(Collected data)
────────────────────────────────────────

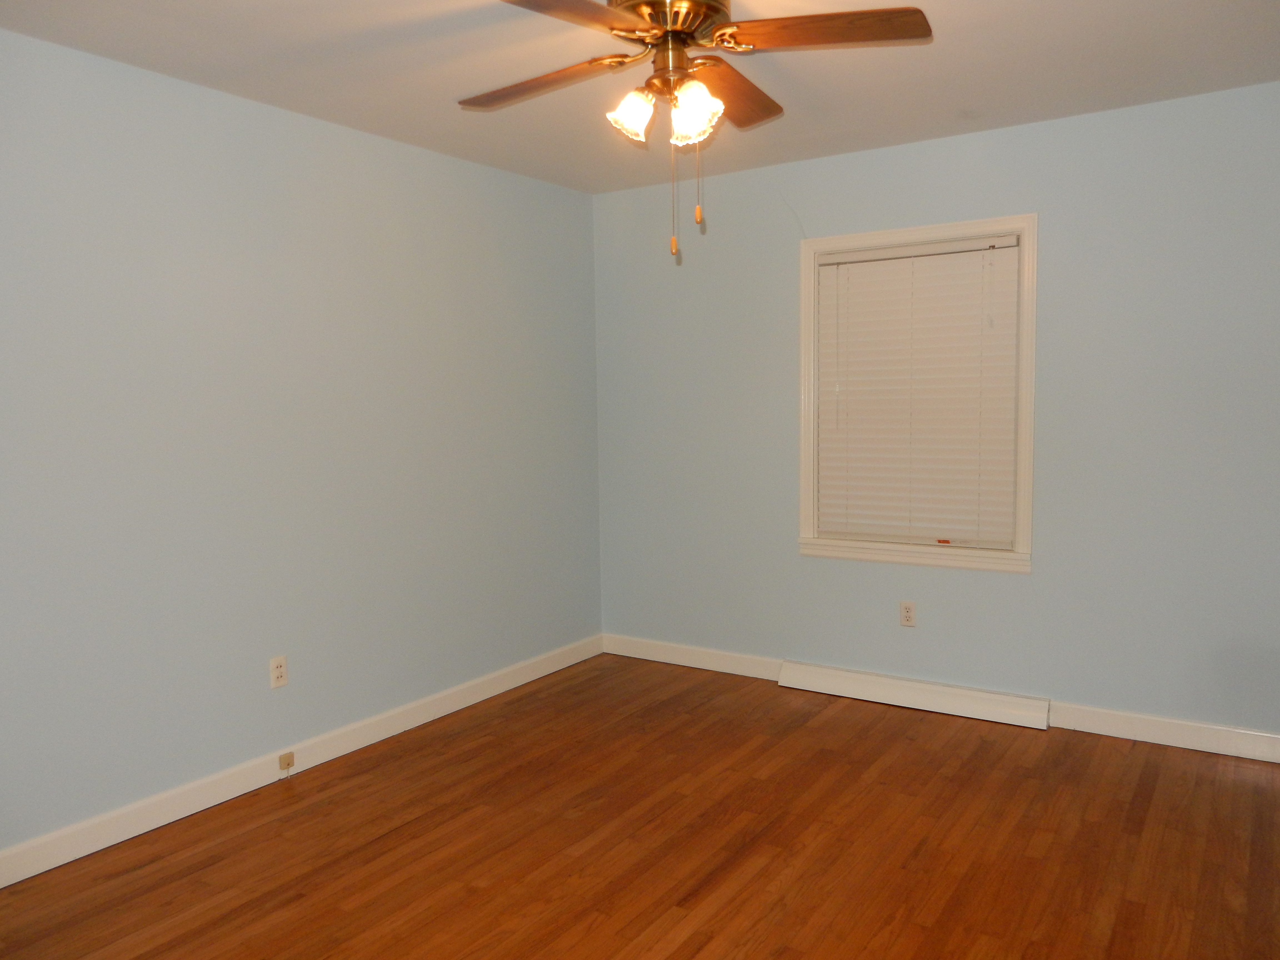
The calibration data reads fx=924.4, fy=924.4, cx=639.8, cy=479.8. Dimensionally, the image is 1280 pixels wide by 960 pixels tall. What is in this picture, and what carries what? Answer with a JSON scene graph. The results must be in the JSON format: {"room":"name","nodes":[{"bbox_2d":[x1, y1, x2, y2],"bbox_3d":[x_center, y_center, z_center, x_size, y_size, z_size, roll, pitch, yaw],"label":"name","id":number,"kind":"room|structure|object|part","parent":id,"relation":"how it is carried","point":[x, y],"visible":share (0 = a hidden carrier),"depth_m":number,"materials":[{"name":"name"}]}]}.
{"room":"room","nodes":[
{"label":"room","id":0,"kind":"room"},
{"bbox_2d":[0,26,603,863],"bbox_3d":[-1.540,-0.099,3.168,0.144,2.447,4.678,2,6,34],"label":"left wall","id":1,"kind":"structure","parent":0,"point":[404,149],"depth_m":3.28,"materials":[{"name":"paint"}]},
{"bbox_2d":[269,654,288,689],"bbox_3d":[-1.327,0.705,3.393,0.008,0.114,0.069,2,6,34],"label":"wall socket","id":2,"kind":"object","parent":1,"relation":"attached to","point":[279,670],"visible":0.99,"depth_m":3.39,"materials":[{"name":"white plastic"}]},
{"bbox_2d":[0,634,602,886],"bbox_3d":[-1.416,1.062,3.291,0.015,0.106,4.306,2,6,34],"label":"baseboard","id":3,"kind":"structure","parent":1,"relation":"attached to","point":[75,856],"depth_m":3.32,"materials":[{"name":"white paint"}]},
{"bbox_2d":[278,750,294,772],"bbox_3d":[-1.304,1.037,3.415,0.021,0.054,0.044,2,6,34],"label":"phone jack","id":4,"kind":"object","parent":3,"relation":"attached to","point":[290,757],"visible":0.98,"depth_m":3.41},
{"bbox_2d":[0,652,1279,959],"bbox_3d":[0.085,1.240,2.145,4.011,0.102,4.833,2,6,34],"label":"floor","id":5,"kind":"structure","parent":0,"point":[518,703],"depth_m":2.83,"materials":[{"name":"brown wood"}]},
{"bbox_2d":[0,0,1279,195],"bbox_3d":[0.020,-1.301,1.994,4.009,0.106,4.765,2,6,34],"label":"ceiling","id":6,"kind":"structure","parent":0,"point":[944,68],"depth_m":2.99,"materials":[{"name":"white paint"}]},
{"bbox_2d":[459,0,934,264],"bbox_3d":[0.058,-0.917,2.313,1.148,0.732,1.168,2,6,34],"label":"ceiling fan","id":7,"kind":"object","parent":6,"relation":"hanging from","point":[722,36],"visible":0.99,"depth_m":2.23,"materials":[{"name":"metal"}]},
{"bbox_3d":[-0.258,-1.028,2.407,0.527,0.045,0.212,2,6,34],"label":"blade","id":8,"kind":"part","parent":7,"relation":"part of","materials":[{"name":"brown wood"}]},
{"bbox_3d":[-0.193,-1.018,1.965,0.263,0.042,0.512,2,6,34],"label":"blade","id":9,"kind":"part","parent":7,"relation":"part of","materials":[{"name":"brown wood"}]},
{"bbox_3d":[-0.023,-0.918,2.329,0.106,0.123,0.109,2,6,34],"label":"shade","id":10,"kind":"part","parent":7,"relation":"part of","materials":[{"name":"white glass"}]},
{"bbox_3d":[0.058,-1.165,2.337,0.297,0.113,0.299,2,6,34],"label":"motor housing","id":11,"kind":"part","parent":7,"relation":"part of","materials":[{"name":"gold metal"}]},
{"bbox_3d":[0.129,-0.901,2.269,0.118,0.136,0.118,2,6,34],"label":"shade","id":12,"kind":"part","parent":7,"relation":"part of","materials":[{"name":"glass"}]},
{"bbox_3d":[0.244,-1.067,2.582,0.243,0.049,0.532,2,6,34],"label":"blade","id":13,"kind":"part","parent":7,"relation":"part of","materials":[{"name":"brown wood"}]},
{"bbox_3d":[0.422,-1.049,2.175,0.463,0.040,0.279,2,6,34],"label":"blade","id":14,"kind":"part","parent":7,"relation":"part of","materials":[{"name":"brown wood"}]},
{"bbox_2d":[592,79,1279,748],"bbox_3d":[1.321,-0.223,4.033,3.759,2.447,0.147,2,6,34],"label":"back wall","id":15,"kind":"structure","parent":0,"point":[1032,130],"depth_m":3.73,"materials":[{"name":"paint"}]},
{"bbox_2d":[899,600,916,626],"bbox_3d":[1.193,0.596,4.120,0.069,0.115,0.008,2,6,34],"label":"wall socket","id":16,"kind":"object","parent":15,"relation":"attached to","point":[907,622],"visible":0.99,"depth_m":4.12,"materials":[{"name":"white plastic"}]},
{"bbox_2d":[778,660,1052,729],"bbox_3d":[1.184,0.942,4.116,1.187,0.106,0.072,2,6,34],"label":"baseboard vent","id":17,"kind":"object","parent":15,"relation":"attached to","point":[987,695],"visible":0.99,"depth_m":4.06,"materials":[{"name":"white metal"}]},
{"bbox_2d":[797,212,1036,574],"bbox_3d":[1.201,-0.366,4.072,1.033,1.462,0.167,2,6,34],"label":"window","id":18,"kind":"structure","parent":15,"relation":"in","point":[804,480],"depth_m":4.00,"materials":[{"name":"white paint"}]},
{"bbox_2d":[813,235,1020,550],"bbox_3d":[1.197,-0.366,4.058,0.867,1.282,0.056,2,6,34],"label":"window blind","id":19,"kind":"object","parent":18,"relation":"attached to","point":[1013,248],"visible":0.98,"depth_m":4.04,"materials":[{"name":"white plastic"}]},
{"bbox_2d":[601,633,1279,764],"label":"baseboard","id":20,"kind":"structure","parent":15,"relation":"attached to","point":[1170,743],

────────────────────────────────────────

# What is being asked
Retype all entries exactly, without the images.

# Task output
The calibration data reads fx=924.4, fy=924.4, cx=639.8, cy=479.8. Dimensionally, the image is 1280 pixels wide by 960 pixels tall. What is in this picture, and what carries what? Answer with a JSON scene graph. The results must be in the JSON format: {"room":"name","nodes":[{"bbox_2d":[x1, y1, x2, y2],"bbox_3d":[x_center, y_center, z_center, x_size, y_size, z_size, roll, pitch, yaw],"label":"name","id":number,"kind":"room|structure|object|part","parent":id,"relation":"how it is carried","point":[x, y],"visible":share (0 = a hidden carrier),"depth_m":number,"materials":[{"name":"name"}]}]}.
{"room":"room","nodes":[
{"label":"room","id":0,"kind":"room"},
{"bbox_2d":[0,26,603,863],"bbox_3d":[-1.540,-0.099,3.168,0.144,2.447,4.678,2,6,34],"label":"left wall","id":1,"kind":"structure","parent":0,"point":[404,149],"depth_m":3.28,"materials":[{"name":"paint"}]},
{"bbox_2d":[269,654,288,689],"bbox_3d":[-1.327,0.705,3.393,0.008,0.114,0.069,2,6,34],"label":"wall socket","id":2,"kind":"object","parent":1,"relation":"attached to","point":[279,670],"visible":0.99,"depth_m":3.39,"materials":[{"name":"white plastic"}]},
{"bbox_2d":[0,634,602,886],"bbox_3d":[-1.416,1.062,3.291,0.015,0.106,4.306,2,6,34],"label":"baseboard","id":3,"kind":"structure","parent":1,"relation":"attached to","point":[75,856],"depth_m":3.32,"materials":[{"name":"white paint"}]},
{"bbox_2d":[278,750,294,772],"bbox_3d":[-1.304,1.037,3.415,0.021,0.054,0.044,2,6,34],"label":"phone jack","id":4,"kind":"object","parent":3,"relation":"attached to","point":[290,757],"visible":0.98,"depth_m":3.41},
{"bbox_2d":[0,652,1279,959],"bbox_3d":[0.085,1.240,2.145,4.011,0.102,4.833,2,6,34],"label":"floor","id":5,"kind":"structure","parent":0,"point":[518,703],"depth_m":2.83,"materials":[{"name":"brown wood"}]},
{"bbox_2d":[0,0,1279,195],"bbox_3d":[0.020,-1.301,1.994,4.009,0.106,4.765,2,6,34],"label":"ceiling","id":6,"kind":"structure","parent":0,"point":[944,68],"depth_m":2.99,"materials":[{"name":"white paint"}]},
{"bbox_2d":[459,0,934,264],"bbox_3d":[0.058,-0.917,2.313,1.148,0.732,1.168,2,6,34],"label":"ceiling fan","id":7,"kind":"object","parent":6,"relation":"hanging from","point":[722,36],"visible":0.99,"depth_m":2.23,"materials":[{"name":"metal"}]},
{"bbox_3d":[-0.258,-1.028,2.407,0.527,0.045,0.212,2,6,34],"label":"blade","id":8,"kind":"part","parent":7,"relation":"part of","materials":[{"name":"brown wood"}]},
{"bbox_3d":[-0.193,-1.018,1.965,0.263,0.042,0.512,2,6,34],"label":"blade","id":9,"kind":"part","parent":7,"relation":"part of","materials":[{"name":"brown wood"}]},
{"bbox_3d":[-0.023,-0.918,2.329,0.106,0.123,0.109,2,6,34],"label":"shade","id":10,"kind":"part","parent":7,"relation":"part of","materials":[{"name":"white glass"}]},
{"bbox_3d":[0.058,-1.165,2.337,0.297,0.113,0.299,2,6,34],"label":"motor housing","id":11,"kind":"part","parent":7,"relation":"part of","materials":[{"name":"gold metal"}]},
{"bbox_3d":[0.129,-0.901,2.269,0.118,0.136,0.118,2,6,34],"label":"shade","id":12,"kind":"part","parent":7,"relation":"part of","materials":[{"name":"glass"}]},
{"bbox_3d":[0.244,-1.067,2.582,0.243,0.049,0.532,2,6,34],"label":"blade","id":13,"kind":"part","parent":7,"relation":"part of","materials":[{"name":"brown wood"}]},
{"bbox_3d":[0.422,-1.049,2.175,0.463,0.040,0.279,2,6,34],"label":"blade","id":14,"kind":"part","parent":7,"relation":"part of","materials":[{"name":"brown wood"}]},
{"bbox_2d":[592,79,1279,748],"bbox_3d":[1.321,-0.223,4.033,3.759,2.447,0.147,2,6,34],"label":"back wall","id":15,"kind":"structure","parent":0,"point":[1032,130],"depth_m":3.73,"materials":[{"name":"paint"}]},
{"bbox_2d":[899,600,916,626],"bbox_3d":[1.193,0.596,4.120,0.069,0.115,0.008,2,6,34],"label":"wall socket","id":16,"kind":"object","parent":15,"relation":"attached to","point":[907,622],"visible":0.99,"depth_m":4.12,"materials":[{"name":"white plastic"}]},
{"bbox_2d":[778,660,1052,729],"bbox_3d":[1.184,0.942,4.116,1.187,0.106,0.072,2,6,34],"label":"baseboard vent","id":17,"kind":"object","parent":15,"relation":"attached to","point":[987,695],"visible":0.99,"depth_m":4.06,"materials":[{"name":"white metal"}]},
{"bbox_2d":[797,212,1036,574],"bbox_3d":[1.201,-0.366,4.072,1.033,1.462,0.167,2,6,34],"label":"window","id":18,"kind":"structure","parent":15,"relation":"in","point":[804,480],"depth_m":4.00,"materials":[{"name":"white paint"}]},
{"bbox_2d":[813,235,1020,550],"bbox_3d":[1.197,-0.366,4.058,0.867,1.282,0.056,2,6,34],"label":"window blind","id":19,"kind":"object","parent":18,"relation":"attached to","point":[1013,248],"visible":0.98,"depth_m":4.04,"materials":[{"name":"white plastic"}]},
{"bbox_2d":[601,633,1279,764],"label":"baseboard","id":20,"kind":"structure","parent":15,"relation":"attached to","point":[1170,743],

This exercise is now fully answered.